### Data supplied:
****
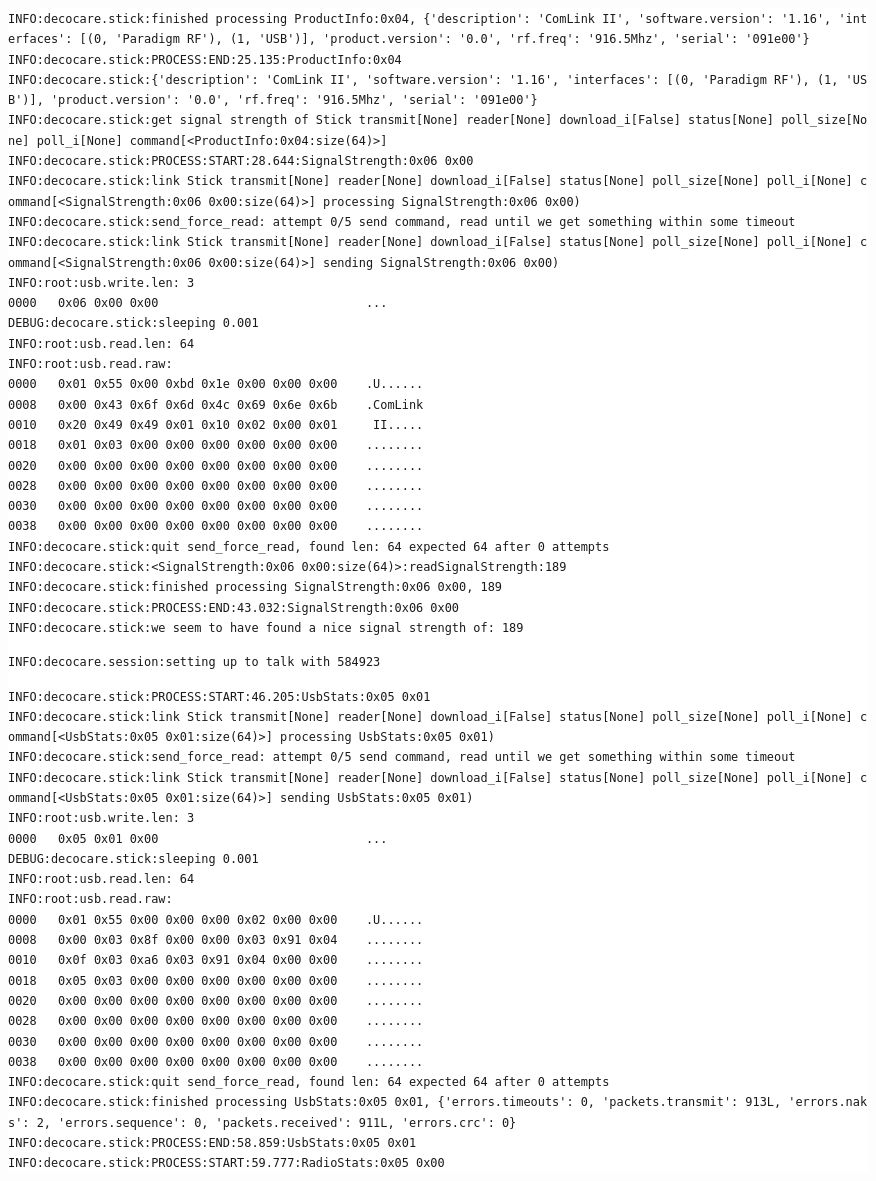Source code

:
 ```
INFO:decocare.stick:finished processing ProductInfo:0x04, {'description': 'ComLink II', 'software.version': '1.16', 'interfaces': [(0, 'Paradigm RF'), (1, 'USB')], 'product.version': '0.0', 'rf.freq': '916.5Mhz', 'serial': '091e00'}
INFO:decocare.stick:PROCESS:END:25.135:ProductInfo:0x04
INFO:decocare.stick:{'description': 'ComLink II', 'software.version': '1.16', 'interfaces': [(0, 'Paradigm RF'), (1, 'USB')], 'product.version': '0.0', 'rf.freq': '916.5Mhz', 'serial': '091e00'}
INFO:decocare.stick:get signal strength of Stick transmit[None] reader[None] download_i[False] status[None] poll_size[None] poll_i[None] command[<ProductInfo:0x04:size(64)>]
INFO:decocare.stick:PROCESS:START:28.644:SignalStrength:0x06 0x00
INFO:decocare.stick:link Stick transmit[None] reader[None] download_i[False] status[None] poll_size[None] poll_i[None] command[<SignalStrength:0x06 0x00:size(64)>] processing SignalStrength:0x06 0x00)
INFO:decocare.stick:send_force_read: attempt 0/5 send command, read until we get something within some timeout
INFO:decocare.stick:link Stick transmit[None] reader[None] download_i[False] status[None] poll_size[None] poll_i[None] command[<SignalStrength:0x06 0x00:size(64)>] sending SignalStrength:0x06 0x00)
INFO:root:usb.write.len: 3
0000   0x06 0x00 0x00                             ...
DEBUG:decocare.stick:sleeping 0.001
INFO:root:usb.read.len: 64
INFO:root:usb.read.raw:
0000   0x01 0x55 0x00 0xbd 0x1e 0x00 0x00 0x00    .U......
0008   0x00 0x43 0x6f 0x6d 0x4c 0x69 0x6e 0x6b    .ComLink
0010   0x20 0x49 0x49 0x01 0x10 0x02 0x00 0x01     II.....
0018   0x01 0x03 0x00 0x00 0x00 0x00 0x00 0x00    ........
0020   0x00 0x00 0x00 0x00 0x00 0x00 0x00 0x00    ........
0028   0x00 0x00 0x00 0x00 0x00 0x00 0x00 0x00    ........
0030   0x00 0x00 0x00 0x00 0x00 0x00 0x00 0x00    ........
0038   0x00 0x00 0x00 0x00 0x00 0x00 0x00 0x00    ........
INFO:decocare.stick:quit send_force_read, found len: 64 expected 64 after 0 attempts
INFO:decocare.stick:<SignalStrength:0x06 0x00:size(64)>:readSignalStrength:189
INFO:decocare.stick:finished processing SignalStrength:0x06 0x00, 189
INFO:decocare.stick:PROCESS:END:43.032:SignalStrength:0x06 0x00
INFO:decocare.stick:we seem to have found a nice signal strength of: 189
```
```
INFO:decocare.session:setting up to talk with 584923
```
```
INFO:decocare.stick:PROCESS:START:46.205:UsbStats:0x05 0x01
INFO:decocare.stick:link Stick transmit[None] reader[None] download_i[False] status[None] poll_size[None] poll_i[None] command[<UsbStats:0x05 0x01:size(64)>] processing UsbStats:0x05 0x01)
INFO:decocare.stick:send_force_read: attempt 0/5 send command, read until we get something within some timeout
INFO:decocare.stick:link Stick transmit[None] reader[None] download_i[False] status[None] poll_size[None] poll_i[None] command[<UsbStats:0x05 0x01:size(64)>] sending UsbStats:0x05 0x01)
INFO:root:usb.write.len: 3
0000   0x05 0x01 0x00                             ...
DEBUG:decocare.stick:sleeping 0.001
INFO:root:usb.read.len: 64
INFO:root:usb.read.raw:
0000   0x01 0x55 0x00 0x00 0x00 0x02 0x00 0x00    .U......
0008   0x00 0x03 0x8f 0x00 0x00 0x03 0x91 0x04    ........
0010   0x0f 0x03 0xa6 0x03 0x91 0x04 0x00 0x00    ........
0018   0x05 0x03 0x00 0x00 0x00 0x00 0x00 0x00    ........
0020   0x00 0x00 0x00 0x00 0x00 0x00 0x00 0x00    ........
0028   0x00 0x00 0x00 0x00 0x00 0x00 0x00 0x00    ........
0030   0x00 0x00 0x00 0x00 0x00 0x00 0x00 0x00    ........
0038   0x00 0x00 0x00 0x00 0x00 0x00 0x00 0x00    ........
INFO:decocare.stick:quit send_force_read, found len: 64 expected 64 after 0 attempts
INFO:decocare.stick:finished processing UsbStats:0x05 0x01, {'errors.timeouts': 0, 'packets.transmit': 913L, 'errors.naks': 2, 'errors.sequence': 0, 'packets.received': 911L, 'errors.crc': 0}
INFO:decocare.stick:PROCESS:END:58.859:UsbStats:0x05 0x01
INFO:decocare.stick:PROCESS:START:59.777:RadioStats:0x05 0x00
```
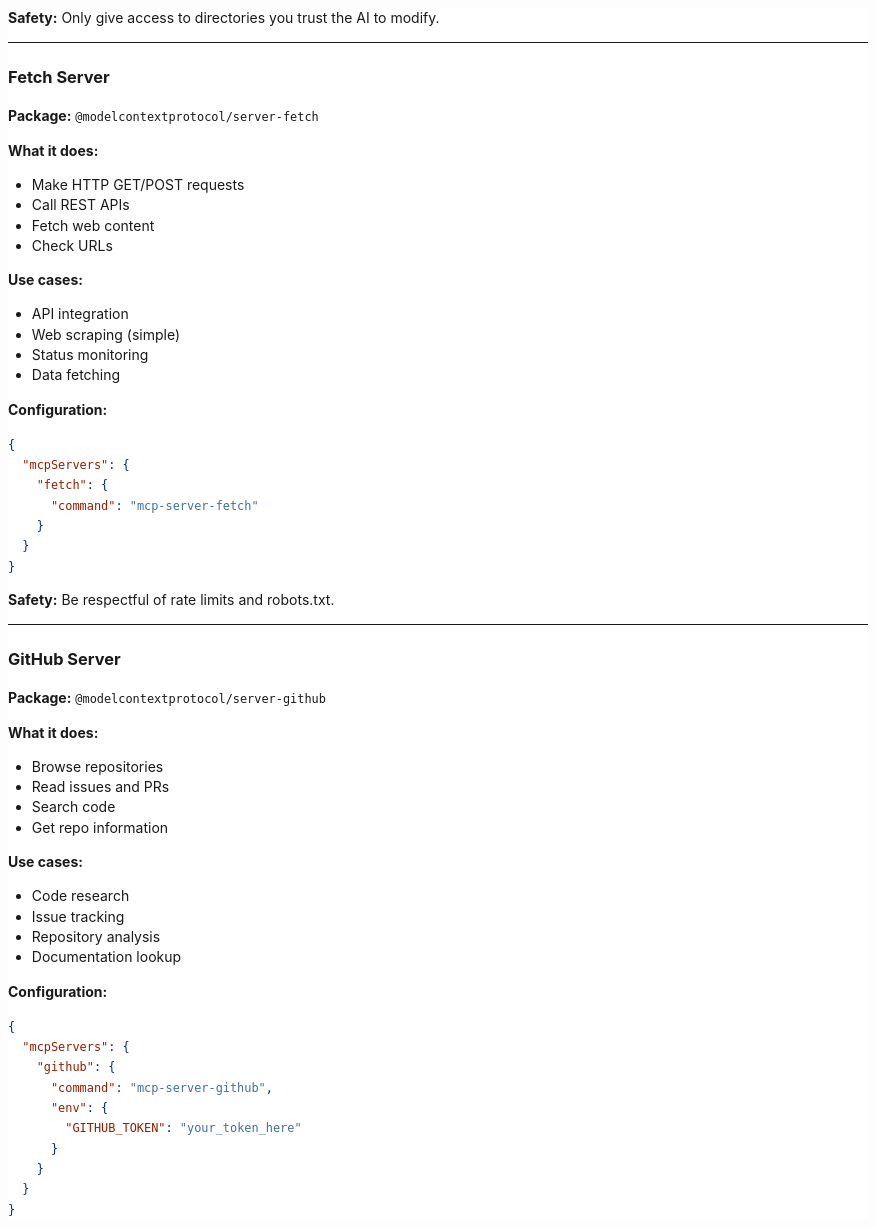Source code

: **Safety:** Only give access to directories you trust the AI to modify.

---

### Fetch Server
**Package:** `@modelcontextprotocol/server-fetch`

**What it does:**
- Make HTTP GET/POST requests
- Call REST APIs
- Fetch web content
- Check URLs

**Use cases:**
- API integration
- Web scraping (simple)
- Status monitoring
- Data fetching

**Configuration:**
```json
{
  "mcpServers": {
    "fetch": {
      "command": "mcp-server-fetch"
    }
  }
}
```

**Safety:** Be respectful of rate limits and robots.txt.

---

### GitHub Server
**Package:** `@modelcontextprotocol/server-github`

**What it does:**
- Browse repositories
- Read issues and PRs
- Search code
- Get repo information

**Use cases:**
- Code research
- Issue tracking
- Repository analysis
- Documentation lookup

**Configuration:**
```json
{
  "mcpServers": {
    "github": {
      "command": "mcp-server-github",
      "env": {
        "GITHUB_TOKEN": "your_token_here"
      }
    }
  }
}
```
****
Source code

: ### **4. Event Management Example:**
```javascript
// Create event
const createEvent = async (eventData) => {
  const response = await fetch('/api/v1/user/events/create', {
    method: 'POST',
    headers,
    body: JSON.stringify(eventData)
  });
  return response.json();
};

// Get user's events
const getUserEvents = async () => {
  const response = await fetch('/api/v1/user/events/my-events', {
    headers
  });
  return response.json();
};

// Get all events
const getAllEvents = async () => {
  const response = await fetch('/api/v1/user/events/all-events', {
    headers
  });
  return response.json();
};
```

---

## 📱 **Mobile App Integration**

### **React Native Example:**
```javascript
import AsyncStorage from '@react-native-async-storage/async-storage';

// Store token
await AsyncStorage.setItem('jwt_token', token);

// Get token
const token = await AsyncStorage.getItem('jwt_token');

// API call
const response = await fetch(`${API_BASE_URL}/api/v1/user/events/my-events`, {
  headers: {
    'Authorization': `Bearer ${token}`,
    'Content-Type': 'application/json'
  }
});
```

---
****
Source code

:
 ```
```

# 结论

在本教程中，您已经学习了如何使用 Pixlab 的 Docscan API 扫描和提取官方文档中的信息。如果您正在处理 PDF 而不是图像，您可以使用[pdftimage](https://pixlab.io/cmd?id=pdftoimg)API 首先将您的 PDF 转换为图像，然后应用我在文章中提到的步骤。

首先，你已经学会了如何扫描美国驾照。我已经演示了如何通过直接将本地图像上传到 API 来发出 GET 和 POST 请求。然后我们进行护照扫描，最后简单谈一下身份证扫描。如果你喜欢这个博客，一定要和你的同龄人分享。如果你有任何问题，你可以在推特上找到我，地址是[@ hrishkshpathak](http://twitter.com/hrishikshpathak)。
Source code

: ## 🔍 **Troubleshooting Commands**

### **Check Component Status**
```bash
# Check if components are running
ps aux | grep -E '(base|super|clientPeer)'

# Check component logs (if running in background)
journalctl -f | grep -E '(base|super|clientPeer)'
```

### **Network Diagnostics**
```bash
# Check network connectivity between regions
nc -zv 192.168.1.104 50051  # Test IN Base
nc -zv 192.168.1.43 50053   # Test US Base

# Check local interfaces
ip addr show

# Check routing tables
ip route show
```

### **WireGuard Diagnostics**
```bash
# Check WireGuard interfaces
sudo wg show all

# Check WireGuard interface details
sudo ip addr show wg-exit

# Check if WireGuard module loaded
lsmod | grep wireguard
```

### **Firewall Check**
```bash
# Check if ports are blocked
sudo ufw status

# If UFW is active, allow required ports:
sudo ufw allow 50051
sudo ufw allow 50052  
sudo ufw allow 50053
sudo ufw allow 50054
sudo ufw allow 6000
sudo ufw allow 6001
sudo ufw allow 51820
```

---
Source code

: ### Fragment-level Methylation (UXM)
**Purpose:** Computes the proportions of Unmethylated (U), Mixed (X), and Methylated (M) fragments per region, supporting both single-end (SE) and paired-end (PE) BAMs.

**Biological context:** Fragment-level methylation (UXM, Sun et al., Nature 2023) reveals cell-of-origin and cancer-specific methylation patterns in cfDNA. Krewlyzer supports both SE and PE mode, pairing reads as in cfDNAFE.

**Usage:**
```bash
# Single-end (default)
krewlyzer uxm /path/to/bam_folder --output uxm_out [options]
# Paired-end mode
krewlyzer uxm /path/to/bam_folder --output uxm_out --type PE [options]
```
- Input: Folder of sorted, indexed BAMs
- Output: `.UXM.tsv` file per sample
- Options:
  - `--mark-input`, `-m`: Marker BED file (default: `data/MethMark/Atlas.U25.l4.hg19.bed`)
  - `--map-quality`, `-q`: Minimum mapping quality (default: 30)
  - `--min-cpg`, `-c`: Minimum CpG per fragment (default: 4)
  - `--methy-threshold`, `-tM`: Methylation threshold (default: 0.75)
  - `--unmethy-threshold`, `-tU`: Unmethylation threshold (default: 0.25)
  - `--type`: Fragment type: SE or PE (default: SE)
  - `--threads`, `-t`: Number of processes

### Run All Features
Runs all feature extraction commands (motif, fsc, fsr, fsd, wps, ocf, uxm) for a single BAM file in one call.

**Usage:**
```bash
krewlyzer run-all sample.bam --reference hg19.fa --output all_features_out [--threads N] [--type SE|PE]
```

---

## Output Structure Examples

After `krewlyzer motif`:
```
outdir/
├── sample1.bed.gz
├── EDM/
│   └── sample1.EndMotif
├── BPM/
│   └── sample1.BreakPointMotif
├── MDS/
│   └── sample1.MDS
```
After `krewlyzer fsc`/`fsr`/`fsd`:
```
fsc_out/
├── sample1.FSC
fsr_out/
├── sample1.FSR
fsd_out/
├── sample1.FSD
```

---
****
### What needs to be done:
Which of the lines in the material above contain "Check"? Copy each one out.

### Solved problem:
- Check URLs
### **Check Component Status**
# Check if components are running
# Check component logs (if running in background)
# Check network connectivity between regions
# Check local interfaces
# Check routing tables
# Check WireGuard interfaces
# Check WireGuard interface details
# Check if WireGuard module loaded
### **Firewall Check**
# Check if ports are blocked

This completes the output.